Iowa Senate Approves Bill That Would Add Qualified Immunity To The State Law Books

from the less-responsibility,-more-power dept

In 2018, the Iowa Supreme Court decided to align the state with one of the worst aspects of federal jurisprudence. Deciding it was too much to demand law enforcement officers perform their duties without violating rights, the state's top court decided to adopt a form of qualified immunity so plaintiffs could be just as screwed in state courts as in federal courts.

The case prompting this decision dealt with an arrest of someone who drove an ATV through a ditch. This violated state law but did not violate city laws. So, the court decided this bizarre case involving a conflict of state and local laws should be the standard bearer for civil rights lawsuits going forward.

A long dissent decried this decision, saying that lowering Iowa's standard to the federal standard was the wrong way to go. It would only make cops worse by providing them with a built-in excuse for every time they crossed constitutional lines.

We should not voluntarily drape our constitutional law with the heavy chains of indefensible doctrine. We should aim to eliminate fictions in our law and be honest and forthright on the important question of what happens when officers of the law commit constitutional wrongs that inflict serious reputational, emotional, and financial harms on our citizens.

That's been the standard in the state since this decision. For some reason -- with protests against police violence still ongoing around the nation -- the state legislature feels now is the time to codify the doctrine first conjured up by the US Supreme Court into Iowa law.

The Iowa Senate passed legislation Monday intended to strengthen 'qualified immunity” for law enforcement officers who take forceful action in situations where state law is 'not sufficiently clear” to understand their conduct might violate someone's constitutional protections.

Majority Republicans said the statutory language is needed to clarify court rulings and provide 'balance” in cases where the law was not 'clearly established” at the time of an incident giving rise to a claim against an officer.

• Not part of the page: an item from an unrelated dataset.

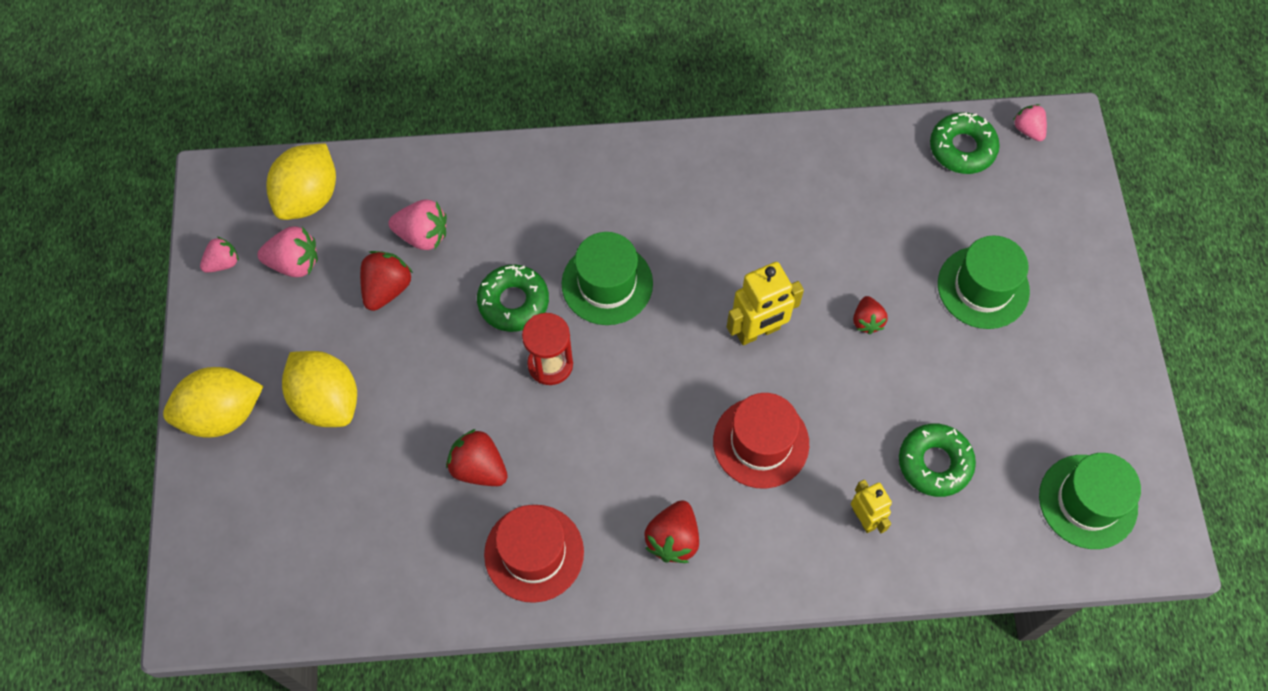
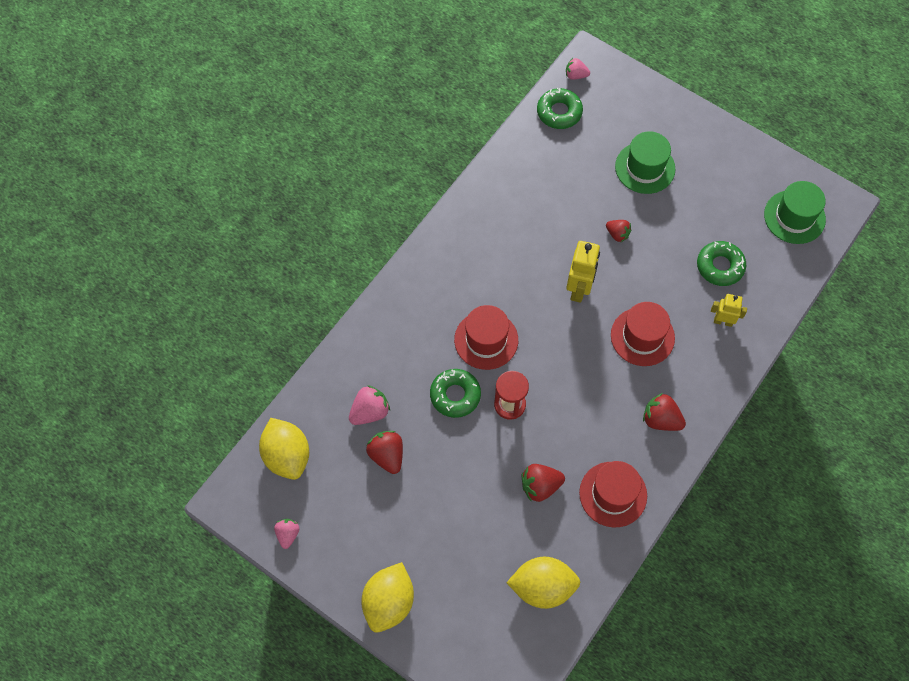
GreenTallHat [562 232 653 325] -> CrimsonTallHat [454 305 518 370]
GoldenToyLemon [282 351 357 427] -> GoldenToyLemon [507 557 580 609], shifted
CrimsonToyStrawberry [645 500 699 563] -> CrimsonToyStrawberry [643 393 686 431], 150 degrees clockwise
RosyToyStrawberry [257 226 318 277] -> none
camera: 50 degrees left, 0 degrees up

The bill does more than give Iowa officers a new defense tactic. It codifies the US Supreme Court's watered-down legal standards that have made it extremely difficult for plaintiffs suing over rights violations to succeed.

Under provisions of the legislation, a law enforcement officer would not be found liable in any action for damages in an individual capacity if the state law was not sufficiently clear so that the officer would have understood the conduct was a violation of the Constitution or any other law, or the law was not clearly established at the time of the incident giving rise to the claim against the officer.

The burden would be on the plaintiff to show that the law enforcement officer violated a clearly established constitutional or statutory right and the officer's employing agency would not be liable if the officer was found not to be liable under the new provision.

There is no reason to do this since state precedent says this already exists. What's happening here appears to be political point scoring that caters to the base these legislators have chosen to serve.

'We're not here today to try to create something new,” said Sen. Dan Dawson, R-Council Bluffs, 'we're trying to preserve the current law of the land right now because there are a slew of political actors out there that have decided in making kicking law enforcement in their teeth a hobby every day.”

If you're not creating anything new, why are you bothering? Is this the counter-hobby -- one that placates cops and gives cop fans a reason to cheer, even as it makes holding officers accountable much more difficult? The legislation is, at best, redundant. At worst, it's a public statement to law enforcement that their supposed oversight is more interested in keeping officers happy than making sure they respect the rights of the people they serve.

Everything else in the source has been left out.